Task brief:
Write the entries out exactly. Any images they hold stay out of the copy.

Material provided:
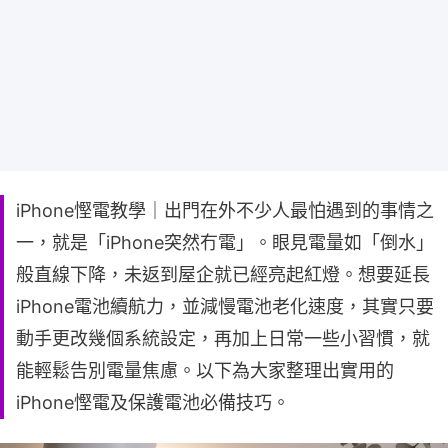
iPhone慳電教學｜出門在外不少人最怕遇到的事情之
一，就是「iPhone突然冇電」。眼見電量如「倒水」
般直線下降，未返到屋企就已經亮起紅燈。想要延長
iPhone電池續航力，並減慢電池老化速度，其實只要
動手更改幾個系統設定，再加上日常一些小習慣，就
能輕鬆告別電量焦慮。以下為大家整理出實用的
iPhone慳電及保護電池必備技巧。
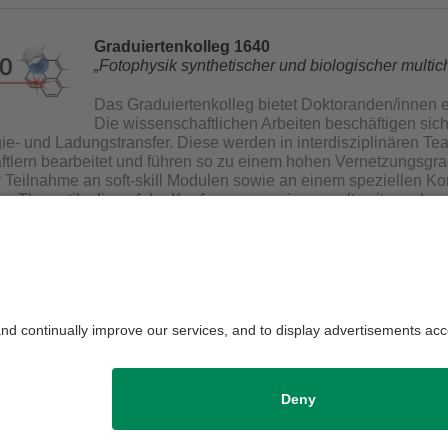
Graduiertenkolleg 1640
„Fotophysik synthetischer und biologischer mult
Das Graduiertenkolleg bietet Doktoranden/innen ein
Die wissenschaftlichen Arbeiten beschäftigen sic
e- und Ladungstransfer. Diese werden in interdisziplinären T
tlern bearbeitet und führen so zu einem hohen Vernetzungsgrad
r Teilnahme an soft-skill Modulen sowie an einem speziellen Ko
iner Thematik, die auf der Konferenz von einem weltweit anerkan
setzen.
 - 2019
die Redaktion:
Peter Hagen
Datenschutz / Disclaimer
Impressum
H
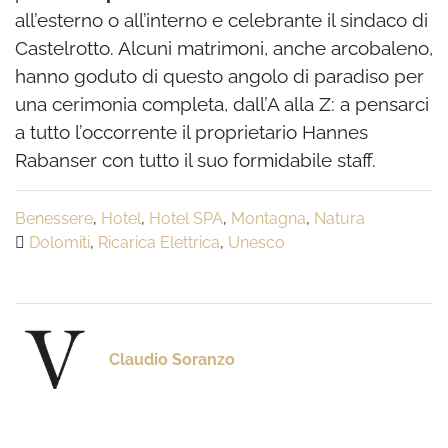
all’esterno o all’interno e celebrante il sindaco di
Castelrotto. Alcuni matrimoni, anche arcobaleno,
hanno goduto di questo angolo di paradiso per
una cerimonia completa, dall’A alla Z: a pensarci
a tutto l’occorrente il proprietario Hannes
Rabanser con tutto il suo formidabile staff.
Benessere
,
Hotel
,
Hotel SPA
,
Montagna
,
Natura
Dolomiti
,
Ricarica Elettrica
,
Unesco
Claudio Soranzo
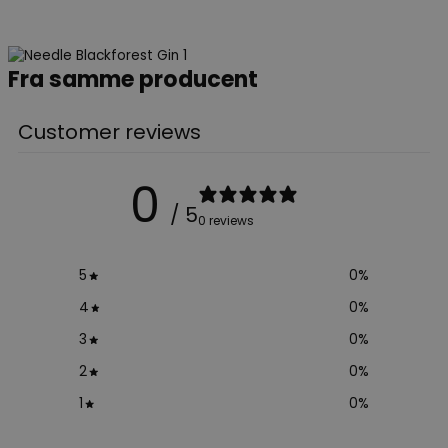
Fra samme producent
Customer reviews
0
/ 5
0 reviews
5
0
%
4
0
%
3
0
%
2
0
%
1
0
%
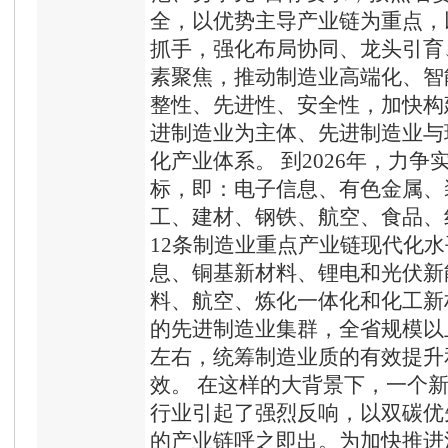
全，以优势主导产业链为重点，
抓手，强化布局协同、龙头引育
素聚焦，推动制造业高端化、智
整性、先进性、安全性，加快构
进制造业为主体、先进制造业与
化产业体系。 到2026年，力争实
标，即：电子信息、有色金属、
工、建材、钢铁、航空、食品、
12条制造业重点产业链现代化
息、铜基新材料、锂电和光伏新
料、航空、炼化一体化和化工新
的先进制造业集群，全省规模以
左右，统筹制造业质的有效提升
效。 在这样的大背景下，一个
行业引起了强烈反响，以双碳优
的产业链呼之即出。为加快推进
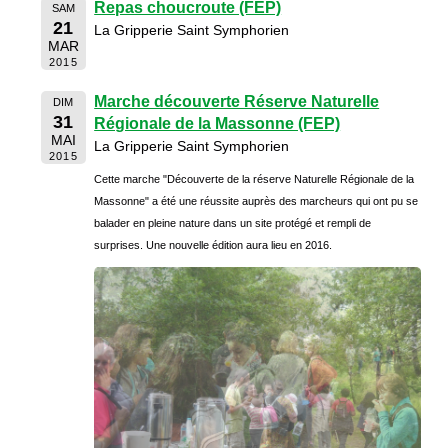
Repas choucroute (FEP)
SAM
21
La Gripperie Saint Symphorien
MAR
2015
Marche découverte Réserve Naturelle
DIM
31
Régionale de la Massonne (FEP)
MAI
La Gripperie Saint Symphorien
2015
Cette marche "Découverte de la réserve Naturelle Régionale de la
Massonne" a été une réussite auprès des marcheurs qui ont pu se
balader en pleine nature dans un site protégé et rempli de
surprises. Une nouvelle édition aura lieu en 2016.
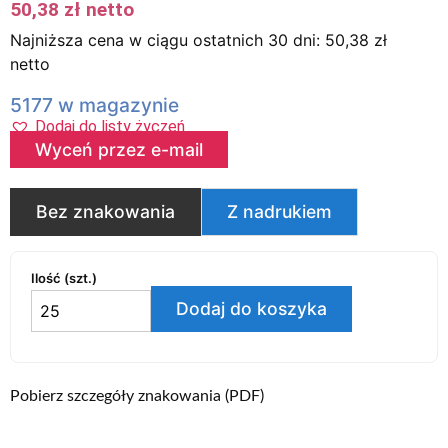
50,38
zł
netto
Najniższa cena w ciągu ostatnich 30 dni:
50,38
zł
netto
5177 w magazynie
Dodaj do listy życzeń
Wyceń przez e-mail
Bez znakowania
Z nadrukiem
Ilość (szt.)
Dodaj do koszyka
Pobierz szczegóły znakowania (PDF)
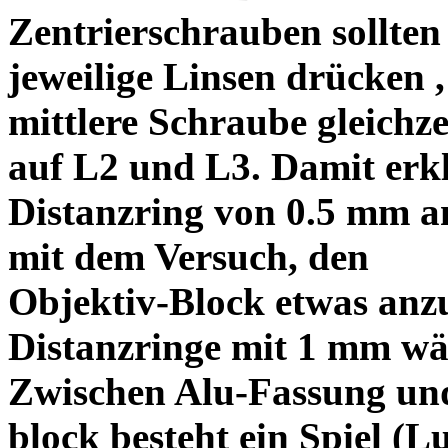
Zentrierschrauben sollten 
jeweilige Linsen drücken ,
mittlere Schraube gleichze
auf L2 und L3. Damit erkl
Distanzring von 0.5 mm a
mit dem Versuch, den
Objektiv-Block etwas anzu
Distanzringe mit 1 mm wä
Zwischen Alu-Fassung un
block besteht ein Spiel (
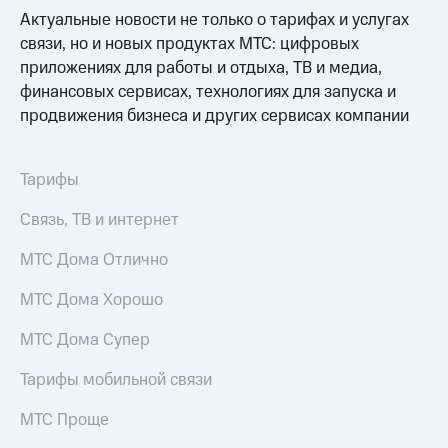
Актуальные новости не только о тарифах и услугах
связи, но и новых продуктах МТС: цифровых
приложениях для работы и отдыха, ТВ и медиа,
финансовых сервисах, технологиях для запуска и
продвижения бизнеса и других сервисах компании
Тарифы
Связь, ТВ и интернет
МТС Дома Отлично
МТС Дома Хорошо
МТС Дома Супер
Тарифы мобильной связи
МТС Проще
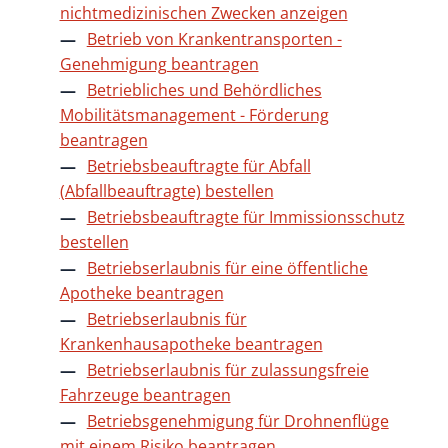
nichtmedizinischen Zwecken anzeigen
Betrieb von Krankentransporten -
Genehmigung beantragen
Betriebliches und Behördliches
Mobilitätsmanagement - Förderung
beantragen
Betriebsbeauftragte für Abfall
(Abfallbeauftragte) bestellen
Betriebsbeauftragte für Immissionsschutz
bestellen
Betriebserlaubnis für eine öffentliche
Apotheke beantragen
Betriebserlaubnis für
Krankenhausapotheke beantragen
Betriebserlaubnis für zulassungsfreie
Fahrzeuge beantragen
Betriebsgenehmigung für Drohnenflüge
mit einem Risiko beantragen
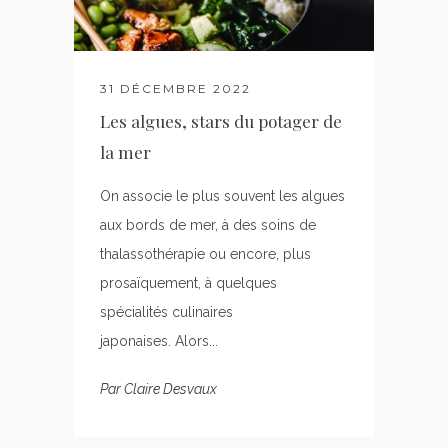
31 DÉCEMBRE 2022
Les algues, stars du potager de
la mer
On associe le plus souvent les algues
aux bords de mer, à des soins de
thalassothérapie ou encore, plus
prosaïquement, à quelques
spécialités culinaires
japonaises. Alors...
Par
Claire Desvaux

Final answer:
iPhone慳電教學｜出門在外不少人最怕遇到的事情之
一，就是「iPhone突然冇電」。眼見電量如「倒水」
般直線下降，未返到屋企就已經亮起紅燈。想要延長
iPhone電池續航力，並減慢電池老化速度，其實只要
動手更改幾個系統設定，再加上日常一些小習慣，就
能輕鬆告別電量焦慮。以下為大家整理出實用的
iPhone慳電及保護電池必備技巧。
Graduiertenkolleg 1640
„Fotophysik synthetischer und biologischer mult
Das Graduiertenkolleg bietet Doktoranden/innen ein
Die wissenschaftlichen Arbeiten beschäftigen sic
e- und Ladungstransfer. Diese werden in interdisziplinären T
tlern bearbeitet und führen so zu einem hohen Vernetzungsgrad
r Teilnahme an soft-skill Modulen sowie an einem speziellen Ko
iner Thematik, die auf der Konferenz von einem weltweit anerkan
setzen.
 - 2019
die Redaktion:
Peter Hagen
Datenschutz / Disclaimer
Impressum
H
all’esterno o all’interno e celebrante il sindaco di
Castelrotto. Alcuni matrimoni, anche arcobaleno,
hanno goduto di questo angolo di paradiso per
una cerimonia completa, dall’A alla Z: a pensarci
a tutto l’occorrente il proprietario Hannes
Rabanser con tutto il suo formidabile staff.
Benessere
,
Hotel
,
Hotel SPA
,
Montagna
,
Natura
Dolomiti
,
Ricarica Elettrica
,
Unesco
Claudio Soranzo
Fra samme producent
Customer reviews
0
/ 5
0 reviews
5
0
%
4
0
%
3
0
%
2
0
%
1
0
%
全，以优势主导产业链为重点，
抓手，强化布局协同、龙头引育
素聚焦，推动制造业高端化、智
整性、先进性、安全性，加快构
进制造业为主体、先进制造业与
化产业体系。 到2026年，力争实
标，即：电子信息、有色金属、
工、建材、钢铁、航空、食品、
12条制造业重点产业链现代化
息、铜基新材料、锂电和光伏新
料、航空、炼化一体化和化工新
的先进制造业集群，全省规模以
左右，统筹制造业质的有效提升
效。 在这样的大背景下，一个
行业引起了强烈反响，以双碳优
的产业链呼之即出。为加快推进
Repas choucroute (FEP)
SAM
21
La Gripperie Saint Symphorien
MAR
2015
Marche découverte Réserve Naturelle
DIM
31
Régionale de la Massonne (FEP)
MAI
La Gripperie Saint Symphorien
2015
Cette marche "Découverte de la réserve Naturelle Régionale de la
Massonne" a été une réussite auprès des marcheurs qui ont pu se
balader en pleine nature dans un site protégé et rempli de
surprises. Une nouvelle édition aura lieu en 2016.
50,38
zł
netto
Najniższa cena w ciągu ostatnich 30 dni:
50,38
zł
netto
5177 w magazynie
Dodaj do listy życzeń
Wyceń przez e-mail
Bez znakowania
Z nadrukiem
Ilość (szt.)
Dodaj do koszyka
Pobierz szczegóły znakowania (PDF)
Zentrierschrauben sollten 
jeweilige Linsen drücken ,
mittlere Schraube gleichze
auf L2 und L3. Damit erkl
Distanzring von 0.5 mm a
mit dem Versuch, den
Objektiv-Block etwas anzu
Distanzringe mit 1 mm wä
Zwischen Alu-Fassung un
block besteht ein Spiel (
Актуальные новости не только о тарифах и услугах
связи, но и новых продуктах МТС: цифровых
приложениях для работы и отдыха, ТВ и медиа,
финансовых сервисах, технологиях для запуска и
продвижения бизнеса и других сервисах компании
Тарифы
Связь, ТВ и интернет
МТС Дома Отлично
МТС Дома Хорошо
МТС Дома Супер
Тарифы мобильной связи
МТС Проще
nichtmedizinischen Zwecken anzeigen
Betrieb von Krankentransporten -
Genehmigung beantragen
Betriebliches und Behördliches
Mobilitätsmanagement - Förderung
beantragen
Betriebsbeauftragte für Abfall
(Abfallbeauftragte) bestellen
Betriebsbeauftragte für Immissionsschutz
bestellen
Betriebserlaubnis für eine öffentliche
Apotheke beantragen
Betriebserlaubnis für
Krankenhausapotheke beantragen
Betriebserlaubnis für zulassungsfreie
Fahrzeuge beantragen
Betriebsgenehmigung für Drohnenflüge
mit einem Risiko beantragen
31 DÉCEMBRE 2022
Les algues, stars du potager de
la mer
On associe le plus souvent les algues
aux bords de mer, à des soins de
thalassothérapie ou encore, plus
prosaïquement, à quelques
spécialités culinaires
japonaises. Alors...
Par
Claire Desvaux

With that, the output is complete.